## Information shown

►

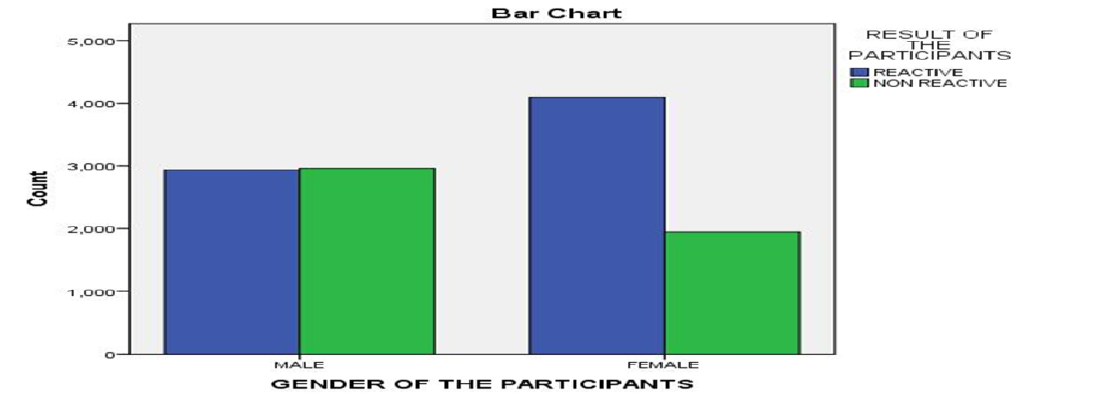
Figure 1. H. pylori sero-positivity values among gender of the study participants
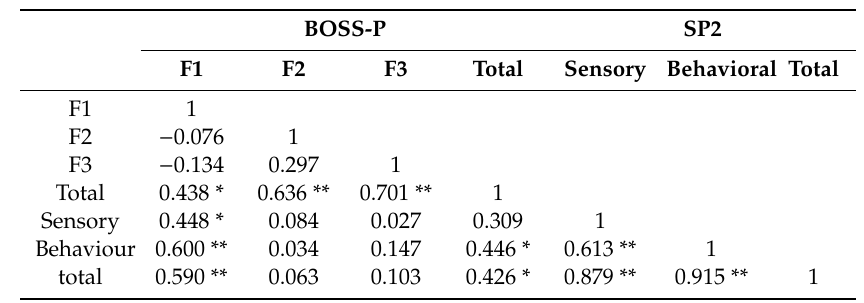
Table 3. Correlation matrix between the Behavioral Observation on Sensory Stimuli Questionnaire for Parents (BOSS-P) and the Short Sensory Profile 2 (SP2).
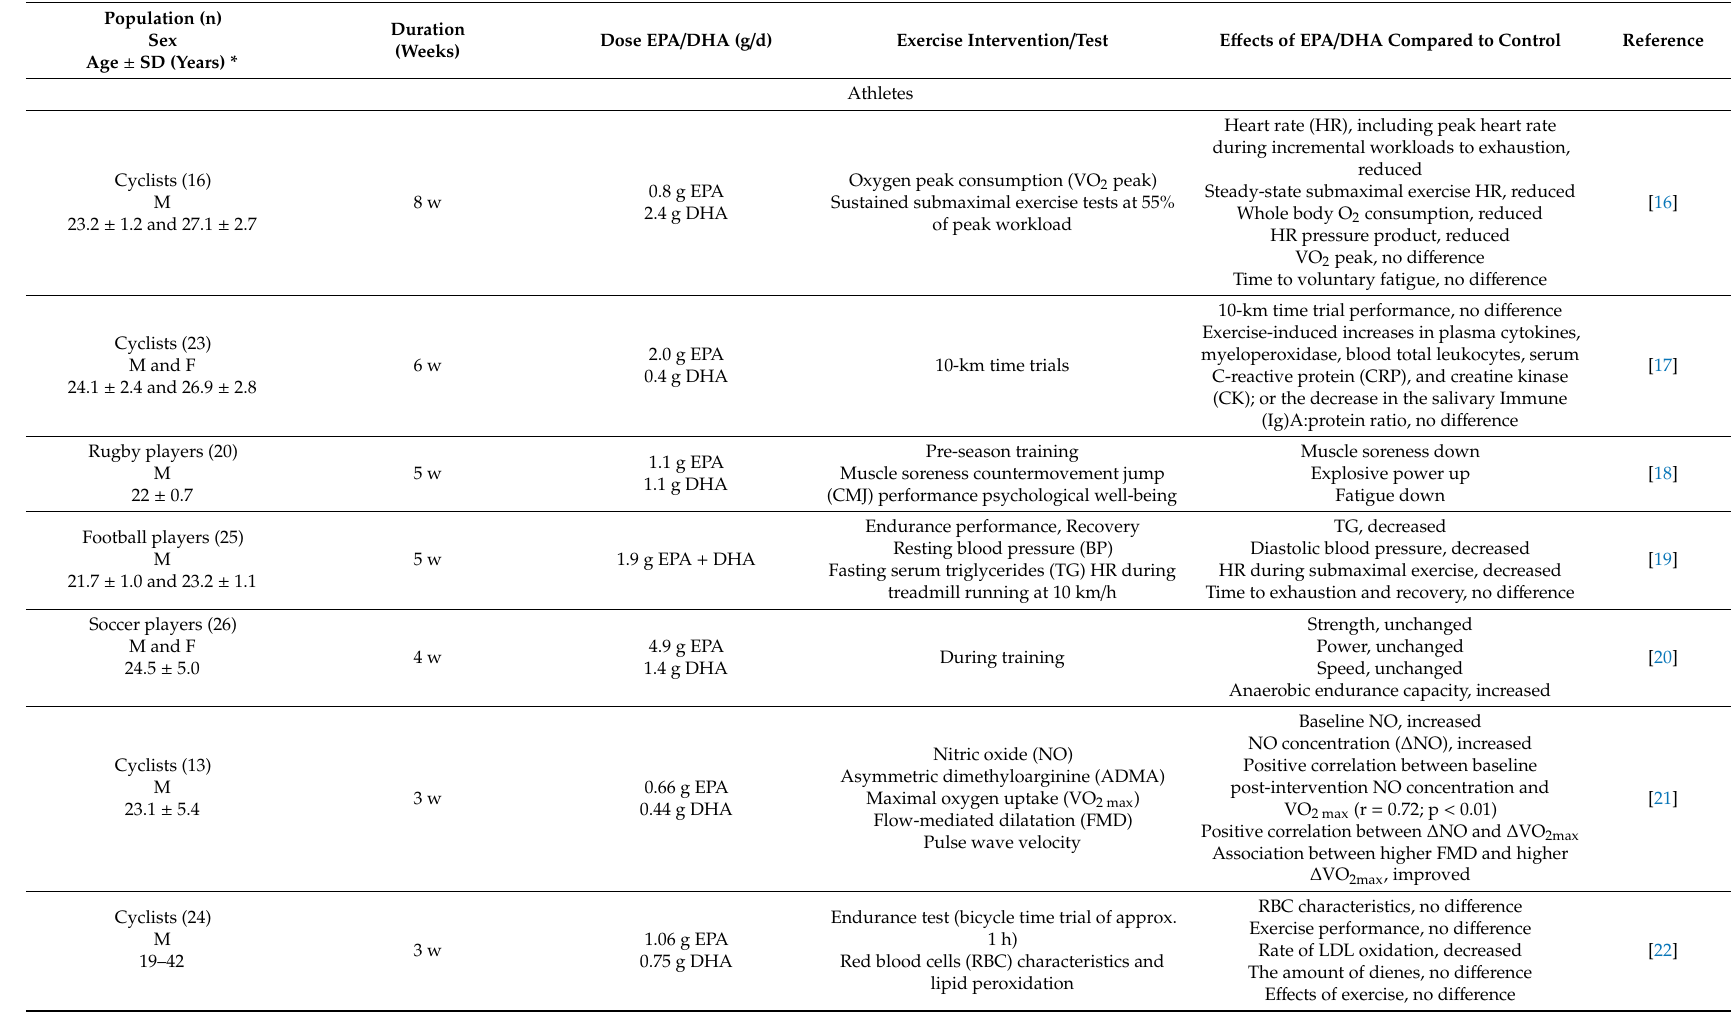
Table 1. E ff ects of EPA / DHA supplementation with a focus on performance-related outcomes in athletes and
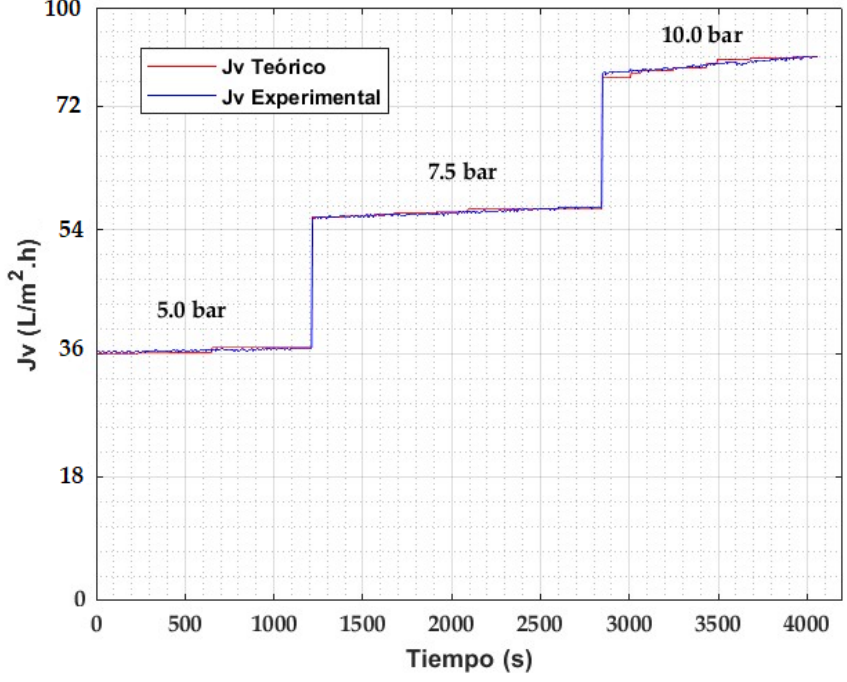
Figure 11. Theoretical vs. experimental flux of Pb: low concentration.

◄

## Problem description
Which lines of the data include the word "Table"? Copy each one.

## Output below
Table 3. Correlation matrix between the Behavioral Observation on Sensory Stimuli Questionnaire for Parents (BOSS-P) and the Short Sensory Profile 2 (SP2).
Table 1. E ff ects of EPA / DHA supplementation with a focus on performance-related outcomes in athletes and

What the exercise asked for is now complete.